Give the data below again exactly as written, without its pictures.

* Records provided

◇ ◇ ◇

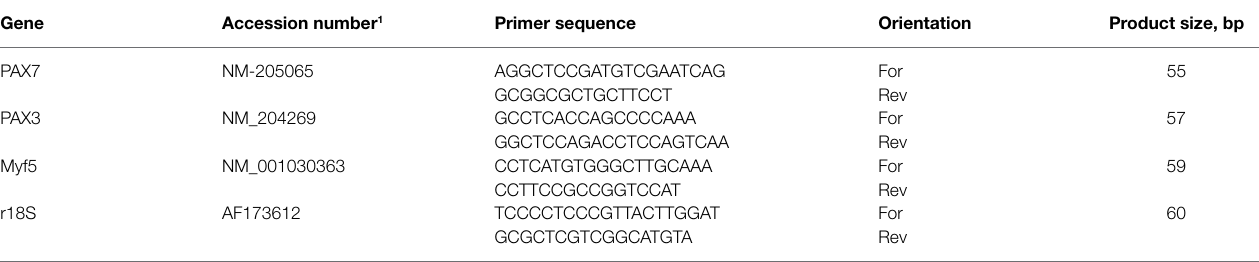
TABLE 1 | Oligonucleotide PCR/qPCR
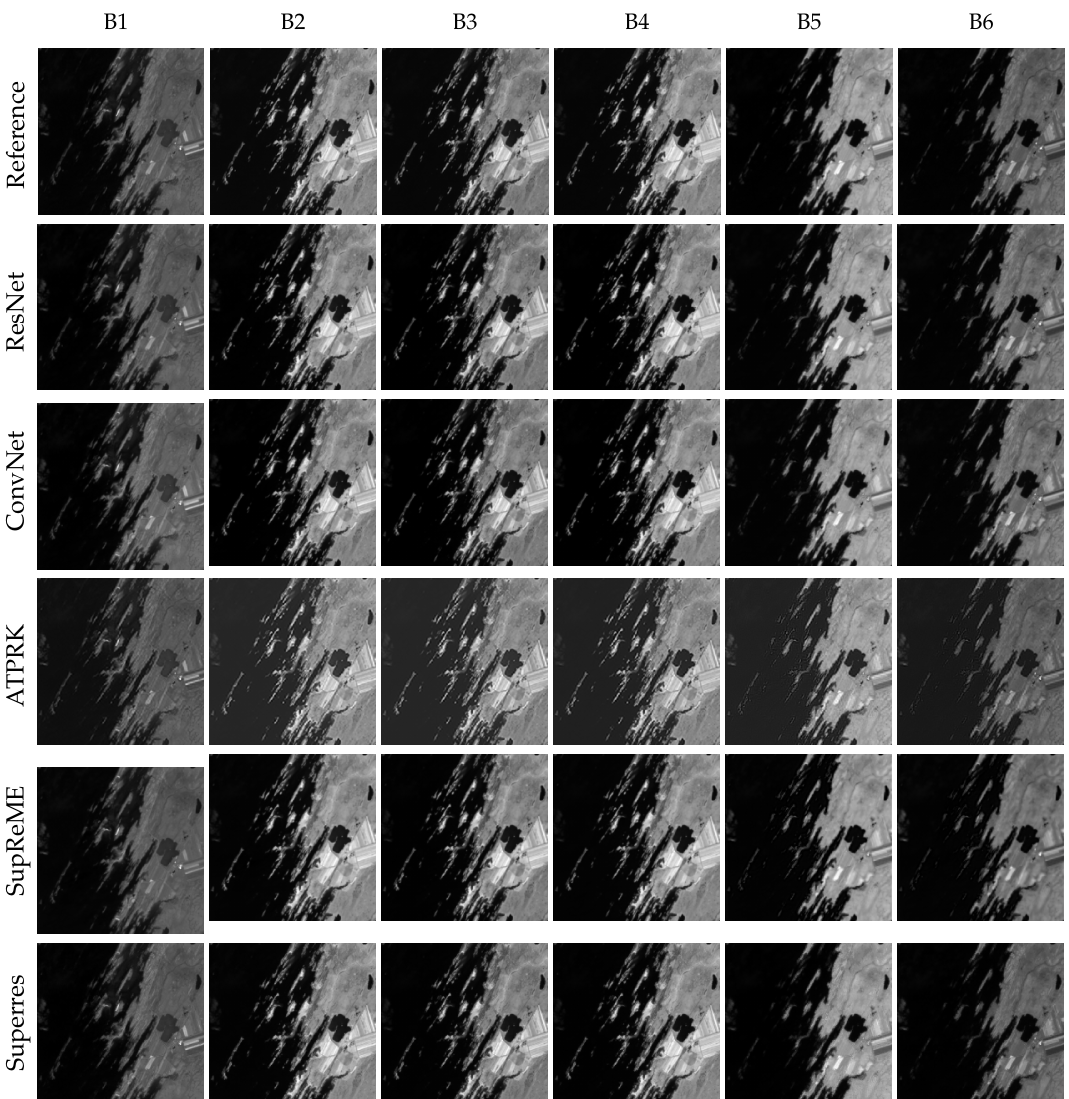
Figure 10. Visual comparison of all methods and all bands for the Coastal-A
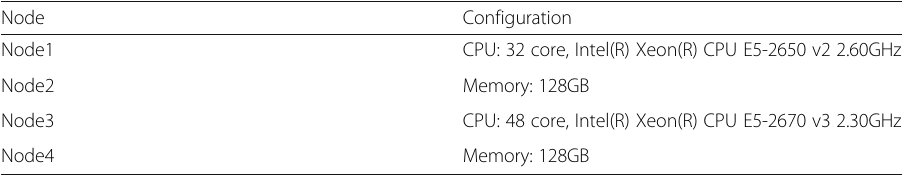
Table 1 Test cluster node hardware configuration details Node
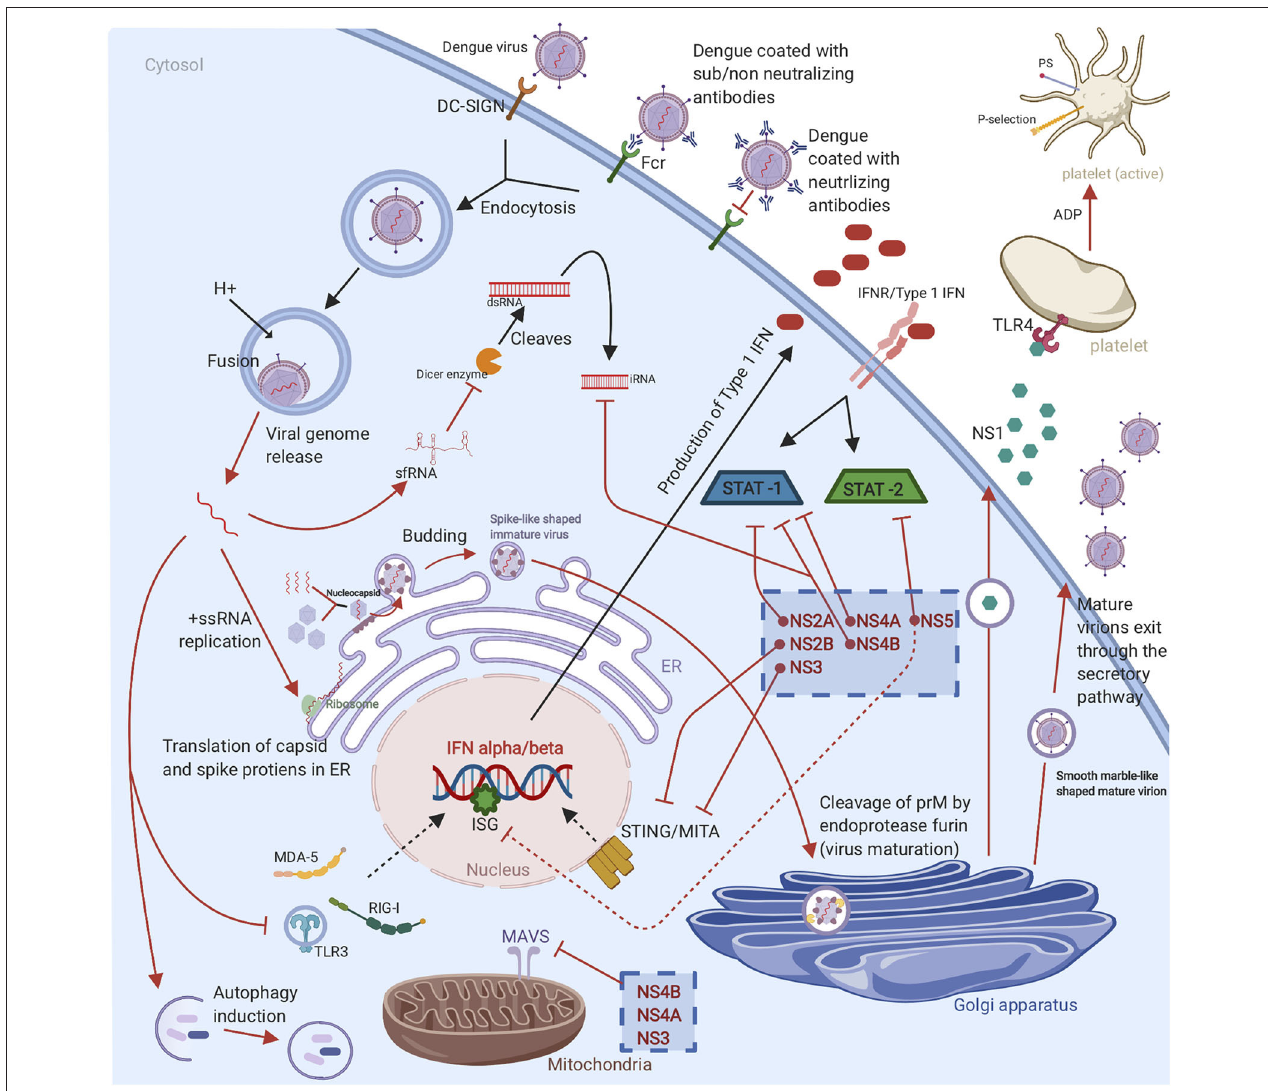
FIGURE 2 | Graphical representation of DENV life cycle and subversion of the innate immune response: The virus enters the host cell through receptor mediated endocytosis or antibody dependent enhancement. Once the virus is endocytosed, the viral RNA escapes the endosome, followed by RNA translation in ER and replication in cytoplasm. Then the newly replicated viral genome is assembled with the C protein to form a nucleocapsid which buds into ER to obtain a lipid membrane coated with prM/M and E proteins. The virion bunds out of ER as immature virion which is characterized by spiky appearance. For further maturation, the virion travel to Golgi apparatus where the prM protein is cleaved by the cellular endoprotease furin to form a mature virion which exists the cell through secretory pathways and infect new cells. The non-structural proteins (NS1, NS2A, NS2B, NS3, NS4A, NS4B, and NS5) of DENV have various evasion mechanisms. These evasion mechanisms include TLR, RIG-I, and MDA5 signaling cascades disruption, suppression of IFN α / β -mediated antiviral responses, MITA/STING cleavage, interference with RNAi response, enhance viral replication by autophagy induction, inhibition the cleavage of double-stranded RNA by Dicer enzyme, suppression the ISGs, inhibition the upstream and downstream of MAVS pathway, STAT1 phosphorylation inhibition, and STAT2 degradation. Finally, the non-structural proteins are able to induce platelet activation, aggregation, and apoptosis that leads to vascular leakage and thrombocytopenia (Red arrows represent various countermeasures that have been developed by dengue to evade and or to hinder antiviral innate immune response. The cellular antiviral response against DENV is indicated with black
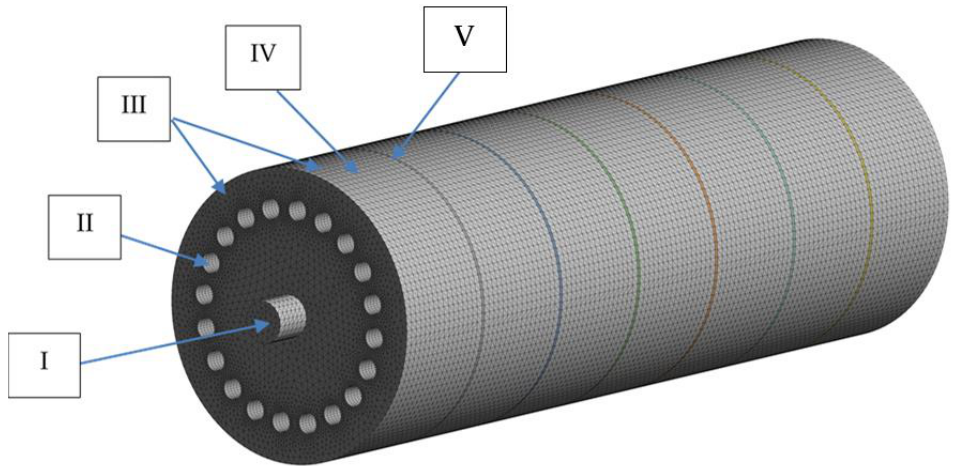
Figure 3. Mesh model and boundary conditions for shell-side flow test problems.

◇ ◇ ◇

* Result of this exercise
TABLE 1 | Oligonucleotide PCR/qPCR
Figure 10. Visual comparison of all methods and all bands for the Coastal-A
Table 1 Test cluster node hardware configuration details Node
FIGURE 2 | Graphical representation of DENV life cycle and subversion of the innate immune response: The virus enters the host cell through receptor mediated endocytosis or antibody dependent enhancement. Once the virus is endocytosed, the viral RNA escapes the endosome, followed by RNA translation in ER and replication in cytoplasm. Then the newly replicated viral genome is assembled with the C protein to form a nucleocapsid which buds into ER to obtain a lipid membrane coated with prM/M and E proteins. The virion bunds out of ER as immature virion which is characterized by spiky appearance. For further maturation, the virion travel to Golgi apparatus where the prM protein is cleaved by the cellular endoprotease furin to form a mature virion which exists the cell through secretory pathways and infect new cells. The non-structural proteins (NS1, NS2A, NS2B, NS3, NS4A, NS4B, and NS5) of DENV have various evasion mechanisms. These evasion mechanisms include TLR, RIG-I, and MDA5 signaling cascades disruption, suppression of IFN α / β -mediated antiviral responses, MITA/STING cleavage, interference with RNAi response, enhance viral replication by autophagy induction, inhibition the cleavage of double-stranded RNA by Dicer enzyme, suppression the ISGs, inhibition the upstream and downstream of MAVS pathway, STAT1 phosphorylation inhibition, and STAT2 degradation. Finally, the non-structural proteins are able to induce platelet activation, aggregation, and apoptosis that leads to vascular leakage and thrombocytopenia (Red arrows represent various countermeasures that have been developed by dengue to evade and or to hinder antiviral innate immune response. The cellular antiviral response against DENV is indicated with black
Figure 3. Mesh model and boundary conditions for shell-side flow test problems.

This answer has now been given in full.